● **GIVEN PASSAGE**:
⁂

After another four blocks or so, Broad Street entered from the right coming from Steamboat Wharf, the location of Nantucket’s office of the Steamship Authority, where the ships from the mainland dock. Thus, this square along the harbor of Lower Main, Centre, and Broad enclose the central, commercial part of town, where all the good restaurants were. But at this point I continued just a couple of blocks more up Centre Street, past the Congregational church, to the Anchor Inn, where I’d booked a room long in advance.


The 1806 Anchor Inn building had belonged to a sea captain. There was a sitting room and breakfast porch downstairs, and my room was upstairs. It was filled with antiques, including a high, fourposter canopy bed that required the use of a step stool to get into. It was charming.


Nantucket: Rise & Fall   Nantucket is an island, a county, and a town. It is the only place in the US with the same name for all three. More importantly, the entire island has been a National Historic Landmark District since 1966, and is the largest historic district in the US. Its listed “period of significance” is the two centuries from 1650 to 1849, although in actuality the oldest structure dates from 1686. Most of the district features Federal architecture, but also Greek Revival, and the district has one of the highest concentrations of pre-Civil War structures in the US, more than 800 buildings. How could this have come to be?


I learned quite some time ago that the biggest contributor to historic preservation is poverty, and like to phrase it this way: POVERTY PRESERVES. It’s as simple as this: you own, or purchase, a house that’s a little old fashioned. You want to “modernize” the kitchen and bath, but can’t afford to do so, so it remains as is. Even more extremely, you’d love to tear a house down and replace it with a “modern” house, but can’t afford that. This lack of funds is a powerful impetus in keeping the urban landscape as is. I first learned this when visiting the medieval German city of Rothenburg ob der Tauber, where one can’t avoid being amazed at all the historic structures. It even has its wall running entirely around it. But in order for poverty to be effective, there has to be something really worth preserving. What I learned then is that Rothenburg’s commercial prosperity was gained because it lay at the intersection of two salt roads, along which salt was traded. Then, that commerce declined, lack of funds became the norm, and they couldn’t afford to tear down the city wall or “modernize” buildings. In other words, you need a high, so when the low of poverty strikes, you actually have something worth preserving. A similar thing happened in Nantucket, which was the rise and fall of the whaling industry.


THE RISE As happened in Gay Head, the Wampanoags here too had learned, and taught the settlers, how to harpoon whales near shore. As I learned at a lecture in the Whaling Museum, the local whales were right whales, which swam close to shore and got that name because they were the “right’ whale to hunt. The principal product was whale oil, extracted from blubber, which was vital in illuminating homes and business, and was also a machine lubricant in the Industrial Revolution.


The right whale, with its distinctive curved mouth and low eye (shown here with a human for size comparison), is a baleen whale, which means it has in its upper jaw a comb-like filtering device called a baleen, used to filter out edibles from seawater. Baleen is also often called whalebone, an inaccurate term, since it isn’t bone at all but the same substance as horns, claws, and fingernails. So-called whalebone was used commercially as the plastic of its day, such as for corset stays, dress hoops, fishing poles, and buggy whips.

⁂

● **Saved entries**:
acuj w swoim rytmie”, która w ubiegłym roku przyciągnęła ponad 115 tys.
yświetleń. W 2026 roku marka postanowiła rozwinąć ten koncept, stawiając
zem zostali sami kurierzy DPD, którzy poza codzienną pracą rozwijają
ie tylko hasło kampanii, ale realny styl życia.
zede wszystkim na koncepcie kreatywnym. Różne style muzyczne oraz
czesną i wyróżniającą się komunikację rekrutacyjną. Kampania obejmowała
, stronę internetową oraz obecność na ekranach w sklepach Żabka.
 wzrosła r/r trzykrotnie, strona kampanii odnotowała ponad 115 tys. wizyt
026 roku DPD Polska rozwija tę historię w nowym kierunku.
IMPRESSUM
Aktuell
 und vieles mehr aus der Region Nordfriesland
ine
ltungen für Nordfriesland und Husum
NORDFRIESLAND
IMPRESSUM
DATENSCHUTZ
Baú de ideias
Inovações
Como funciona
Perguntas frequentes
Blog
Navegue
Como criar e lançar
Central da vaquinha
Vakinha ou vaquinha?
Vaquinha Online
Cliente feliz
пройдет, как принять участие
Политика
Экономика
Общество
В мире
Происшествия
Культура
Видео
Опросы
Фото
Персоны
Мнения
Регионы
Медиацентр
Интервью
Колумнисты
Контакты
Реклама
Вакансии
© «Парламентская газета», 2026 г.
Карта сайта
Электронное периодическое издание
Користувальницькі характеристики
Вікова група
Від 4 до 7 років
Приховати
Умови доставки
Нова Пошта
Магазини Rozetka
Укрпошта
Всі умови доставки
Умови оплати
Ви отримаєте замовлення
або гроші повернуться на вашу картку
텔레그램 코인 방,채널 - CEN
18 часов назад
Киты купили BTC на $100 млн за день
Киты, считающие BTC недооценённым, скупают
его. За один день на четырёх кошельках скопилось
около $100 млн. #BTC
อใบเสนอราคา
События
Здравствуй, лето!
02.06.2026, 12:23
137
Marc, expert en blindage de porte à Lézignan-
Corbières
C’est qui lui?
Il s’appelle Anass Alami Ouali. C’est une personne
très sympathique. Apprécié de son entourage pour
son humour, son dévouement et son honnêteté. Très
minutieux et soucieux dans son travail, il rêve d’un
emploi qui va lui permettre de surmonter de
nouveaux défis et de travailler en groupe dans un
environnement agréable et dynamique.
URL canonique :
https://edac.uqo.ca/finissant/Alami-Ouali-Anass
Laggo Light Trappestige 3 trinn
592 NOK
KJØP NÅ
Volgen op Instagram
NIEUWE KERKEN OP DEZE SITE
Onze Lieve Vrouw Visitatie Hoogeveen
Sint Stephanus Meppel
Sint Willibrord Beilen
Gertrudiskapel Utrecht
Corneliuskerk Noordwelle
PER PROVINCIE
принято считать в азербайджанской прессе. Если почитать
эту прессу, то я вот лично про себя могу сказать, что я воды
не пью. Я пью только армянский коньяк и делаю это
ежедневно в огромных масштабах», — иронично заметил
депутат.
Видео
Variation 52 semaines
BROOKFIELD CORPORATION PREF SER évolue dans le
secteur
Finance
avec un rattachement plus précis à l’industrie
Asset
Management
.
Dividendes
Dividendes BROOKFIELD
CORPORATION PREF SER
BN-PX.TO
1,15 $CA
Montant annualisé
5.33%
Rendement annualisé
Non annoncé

⁂

● **THE TASK**: Write the next part of the Nantucket travel account, starting right after its last sentence.

● **RESULT FOR THIS EXERCISE**:
As the population of whales depleted, Nantucketers set out to sea, including into the Pacific, and primarily hunted the sperm whale instead. This larger whale was hunted, not only for the oil, but for spermaceti, and the name sperm whale is just a short form of the full name, spermaceti whale. This substance was originally mistaken for the whale’s sperm, hence the name, although it’s present in females as well as males. Spermaceti is a semi-liquid, milky-white, dense waxy substance found in the spermaceti organ in front of and above the skull bone. Spermaceti was prized because it burns with an exceedingly bright flame, and was used to make candles. There was a quote on the wall of the Whaling Museum from President John Adams, praising the light from a spermaceti candle as the brightest he’d ever seen. It is interesting to reflect on the importance of candles in this period--but then that of whale oil as well.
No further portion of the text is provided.